─── DATASET CONTENT ───

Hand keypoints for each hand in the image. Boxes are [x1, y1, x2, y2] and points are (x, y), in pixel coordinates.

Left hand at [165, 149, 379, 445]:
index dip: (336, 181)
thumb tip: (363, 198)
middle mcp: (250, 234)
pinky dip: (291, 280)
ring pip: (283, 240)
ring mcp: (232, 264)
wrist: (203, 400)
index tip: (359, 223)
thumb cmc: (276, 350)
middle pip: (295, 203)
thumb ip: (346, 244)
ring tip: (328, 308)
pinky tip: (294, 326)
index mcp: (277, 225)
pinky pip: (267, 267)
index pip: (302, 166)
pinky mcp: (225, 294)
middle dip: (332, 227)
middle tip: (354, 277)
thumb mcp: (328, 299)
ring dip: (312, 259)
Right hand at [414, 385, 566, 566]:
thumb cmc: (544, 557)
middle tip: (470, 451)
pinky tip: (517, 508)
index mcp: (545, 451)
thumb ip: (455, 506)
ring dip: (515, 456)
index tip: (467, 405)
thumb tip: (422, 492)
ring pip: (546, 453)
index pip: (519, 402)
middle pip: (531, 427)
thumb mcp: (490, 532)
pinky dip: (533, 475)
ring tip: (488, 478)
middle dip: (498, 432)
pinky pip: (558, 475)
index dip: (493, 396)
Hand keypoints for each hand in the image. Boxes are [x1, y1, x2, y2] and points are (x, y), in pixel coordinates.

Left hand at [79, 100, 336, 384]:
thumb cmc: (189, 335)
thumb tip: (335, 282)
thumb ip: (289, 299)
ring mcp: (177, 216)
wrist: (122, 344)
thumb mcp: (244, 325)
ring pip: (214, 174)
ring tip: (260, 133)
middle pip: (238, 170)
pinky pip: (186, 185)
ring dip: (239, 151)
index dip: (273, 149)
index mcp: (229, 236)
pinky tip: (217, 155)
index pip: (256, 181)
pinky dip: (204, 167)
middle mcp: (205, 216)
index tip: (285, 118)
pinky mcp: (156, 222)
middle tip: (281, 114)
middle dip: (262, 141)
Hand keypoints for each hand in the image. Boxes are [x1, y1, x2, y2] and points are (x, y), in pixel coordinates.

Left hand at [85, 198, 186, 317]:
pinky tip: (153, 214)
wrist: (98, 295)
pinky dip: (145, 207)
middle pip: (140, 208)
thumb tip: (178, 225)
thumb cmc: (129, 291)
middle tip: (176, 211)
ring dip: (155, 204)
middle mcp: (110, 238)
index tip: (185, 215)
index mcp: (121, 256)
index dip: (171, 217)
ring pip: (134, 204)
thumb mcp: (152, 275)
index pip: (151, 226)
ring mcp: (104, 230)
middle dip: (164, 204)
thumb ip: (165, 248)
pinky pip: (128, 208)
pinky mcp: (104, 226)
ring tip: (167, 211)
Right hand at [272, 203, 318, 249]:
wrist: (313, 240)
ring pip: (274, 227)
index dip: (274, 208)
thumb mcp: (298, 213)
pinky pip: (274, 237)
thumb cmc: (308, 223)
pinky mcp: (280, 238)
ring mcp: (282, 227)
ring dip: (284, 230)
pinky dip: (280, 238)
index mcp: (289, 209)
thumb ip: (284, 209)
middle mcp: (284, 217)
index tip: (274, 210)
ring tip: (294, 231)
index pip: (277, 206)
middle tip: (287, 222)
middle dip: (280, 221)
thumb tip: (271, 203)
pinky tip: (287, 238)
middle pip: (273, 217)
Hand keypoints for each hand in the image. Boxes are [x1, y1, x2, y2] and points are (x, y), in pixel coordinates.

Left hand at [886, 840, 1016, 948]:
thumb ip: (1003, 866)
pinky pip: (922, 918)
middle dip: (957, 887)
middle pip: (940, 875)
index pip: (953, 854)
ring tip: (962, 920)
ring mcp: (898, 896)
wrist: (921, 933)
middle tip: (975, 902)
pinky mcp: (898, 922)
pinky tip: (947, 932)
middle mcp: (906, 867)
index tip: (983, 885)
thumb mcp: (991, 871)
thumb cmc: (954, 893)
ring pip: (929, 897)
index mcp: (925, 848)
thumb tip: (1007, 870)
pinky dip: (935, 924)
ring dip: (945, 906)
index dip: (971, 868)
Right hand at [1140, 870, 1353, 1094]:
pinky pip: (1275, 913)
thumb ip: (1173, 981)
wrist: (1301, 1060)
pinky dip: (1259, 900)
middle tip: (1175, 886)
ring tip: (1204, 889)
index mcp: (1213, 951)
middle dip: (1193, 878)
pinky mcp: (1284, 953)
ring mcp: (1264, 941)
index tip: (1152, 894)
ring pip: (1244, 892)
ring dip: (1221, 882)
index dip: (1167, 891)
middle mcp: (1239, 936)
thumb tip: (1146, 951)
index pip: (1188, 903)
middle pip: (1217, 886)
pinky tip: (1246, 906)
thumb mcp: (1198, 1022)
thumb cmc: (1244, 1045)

───

### EXERCISE INSTRUCTIONS
Find every line above where the word "wrist" occurs, and copy that line.

### EXERCISE OUTPUT
wrist: (203, 400)
wrist: (122, 344)
wrist: (98, 295)
wrist: (313, 240)
wrist: (921, 933)
wrist: (1301, 1060)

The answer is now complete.